— Хоть и не думал я так, но, честно говоря, немного обидно…
— Немного! Знаю, что вы это только из вежливости. Я хоть и молодой кадровик, а уж наслушался много всякого…
Кадровик… Вот как! Воронин, видимо, заметил мое удивление, все так же «окая», тихо пояснил:
— Я ведь вас давно знаю и с делом вашим знаком. Не повезло вам, конечно. Начало войны — и такое ранение. Могут, знаете ли… — Он замолчал, не договорив, и, как мне показалось, не намеревался закончить фразу.
— Что же все-таки могут? — как можно спокойнее спросил я.
Воронин не откликнулся, а после небольшой паузы совсем вне связи с темой разговора спросил:
— Федор Семенович, скажите, как сейчас там, на передовой, с питанием? Только откровенно. Не удивляйтесь моему вопросу. Я привык все взвешивать, сопоставлять, анализировать. Как и вам, мне, знаете ли, не безразлично, что ест наш солдат, как и во что одет. Война, судя по всему, будет затяжной. И если бойцу и сейчас трудно, то что же потом?..
Конечно, вопрос меня удивил. И не только потому, что из всех проблем, связанных с боевыми действиями воинов Красной Армии, Воронина интересовала почему-то только одна — снабжение войск продовольствием. Батальонный комиссар и сам (я был уверен в этом) не хуже меня знал положение дел. Тогда к чему же этот разговор?
Но как бы то ни было, а я стал подробно рассказывать обо всем, что видел и знал. Говорил о трудностях, сложностях в организации снабжения частей, питания красноармейцев и командиров, о самоотверженной работе продовольственной службы, поваров, которым приходится выполнять свои обязанности в сложных условиях, об их находчивости.
Николай Ефимович слушал меня молча, откинувшись на спинку стула и полузакрыв глаза. Временами мне казалось, что он дремлет. Но стоило мне замолчать, Воронин тут же открывал глаза и выжидающе смотрел на меня.
Как только я закончил рассказ, он сказал:
— Да… Накормить бойца, одеть его — дело чрезвычайной важности. Голодным да раздетым много не навоюешь. Народ у нас это понимает, отдает все фронту… А вы интересно рассказываете, со знанием дела.

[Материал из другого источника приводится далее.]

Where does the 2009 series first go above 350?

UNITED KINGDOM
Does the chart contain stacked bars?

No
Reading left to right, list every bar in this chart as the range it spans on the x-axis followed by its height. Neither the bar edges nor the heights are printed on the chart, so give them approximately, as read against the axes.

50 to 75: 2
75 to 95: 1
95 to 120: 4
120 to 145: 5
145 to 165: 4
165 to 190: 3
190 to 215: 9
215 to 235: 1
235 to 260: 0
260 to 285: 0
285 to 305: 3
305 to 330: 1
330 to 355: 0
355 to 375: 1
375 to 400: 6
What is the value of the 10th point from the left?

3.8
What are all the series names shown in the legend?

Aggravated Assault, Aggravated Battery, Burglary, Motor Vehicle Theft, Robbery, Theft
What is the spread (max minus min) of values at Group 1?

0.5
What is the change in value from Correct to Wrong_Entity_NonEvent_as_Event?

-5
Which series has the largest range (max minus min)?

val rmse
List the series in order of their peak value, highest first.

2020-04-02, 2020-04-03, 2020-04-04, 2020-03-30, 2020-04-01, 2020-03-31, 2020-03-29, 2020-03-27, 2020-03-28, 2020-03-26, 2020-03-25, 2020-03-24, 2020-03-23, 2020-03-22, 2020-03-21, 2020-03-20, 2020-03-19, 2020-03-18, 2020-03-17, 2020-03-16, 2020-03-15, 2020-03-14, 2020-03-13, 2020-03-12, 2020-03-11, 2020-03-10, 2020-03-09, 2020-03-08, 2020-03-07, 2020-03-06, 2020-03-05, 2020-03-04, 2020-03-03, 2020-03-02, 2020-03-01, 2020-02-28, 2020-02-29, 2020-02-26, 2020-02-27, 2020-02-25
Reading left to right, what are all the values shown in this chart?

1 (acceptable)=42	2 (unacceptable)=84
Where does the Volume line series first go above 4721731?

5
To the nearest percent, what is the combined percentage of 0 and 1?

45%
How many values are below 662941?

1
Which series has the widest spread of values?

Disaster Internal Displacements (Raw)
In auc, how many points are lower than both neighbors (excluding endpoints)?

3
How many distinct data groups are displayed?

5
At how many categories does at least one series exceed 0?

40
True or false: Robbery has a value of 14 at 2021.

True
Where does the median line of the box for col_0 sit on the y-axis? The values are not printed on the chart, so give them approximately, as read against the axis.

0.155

Приходилось, конечно, общаться с продовольственной службой?
— Как всякому политработнику…
— Да, да…
Воронин поднялся, стал прощаться.
— Надеюсь, что здесь вы долго не задержитесь, — бодро заверил меня он. — Это хорошо, что сознаете высокую ответственность тех, кто призван обеспечивать бойцов питанием. Еще ведь находятся и такие, кто говорит: воюет, мол, только тот, кто в окопах, а остальные….
И батальонный комиссар вышел, оставив меня в недоумении. Я и подумать не мог, что эта наша короткая и, по моему мнению, несложившаяся беседа сыграет какую-то роль в моей судьбе. Пришел человек, посидел, задал неожиданный вопрос и, ничего определенного не сказав, удалился.
12 марта я получил долгожданный приказ прибыть в отдел кадров. Трудно передать словами те чувства, с которыми я входил в небольшое здание, где располагалось политическое управление Северо-Западного фронта. Вроде бы и не было сомнений в том, что мне дадут возможность вернуться в свой 759-й стрелковый полк, но нет-нет да появлялась тревога: а вдруг откажут? Тот, кто прошел сотни километров трудными дорогами войны, делясь с товарищами последним сухарем, последней пригоршней табака, кто видел рядом умирающих от ран друзей, которым обязан жизнью, знает, что значит расстаться с родным полком.
Кабинет, в который я вошел, выглядел очень скромно. Стол буквой «т», несколько стульев, сейф, портреты на стенах — и все. Член Военного совета фронта по тылу дивизионный комиссар А. М. Пронин встретил меня у порога, крепко пожал руку, пригласил сесть за приставной стол и сам занял свое место. Напротив меня, углубившись в какие-то бумаги, сидел человек в зимнем пальто с черным каракулевым воротником. Он не поднял голову, ни разу не взглянул на меня.
А. М. Пронин расспрашивал меня о службе в полку, о ранении, интересовался, как я себя чувствую.
— Принято решение, товарищ Саушин, назначить вас комиссаром управления продовольственного снабжения фронта, — сказал он потом, не спуская с меня внимательных глаз.
Наступила пауза. Я понимал, что не могу, не имею нрава прямо и открыто сказать: «Не хочу. Пошлите меня в свой полк». И согласиться с предложенным назначением не мог: совершенно не знал этой работы, никогда ею не занимался.
— В чем будут заключаться мои обязанности? — спросил я.
Член Военного совета коротко и довольно доходчиво объяснил, какую работу мне предстоит выполнять, какие задачи решать.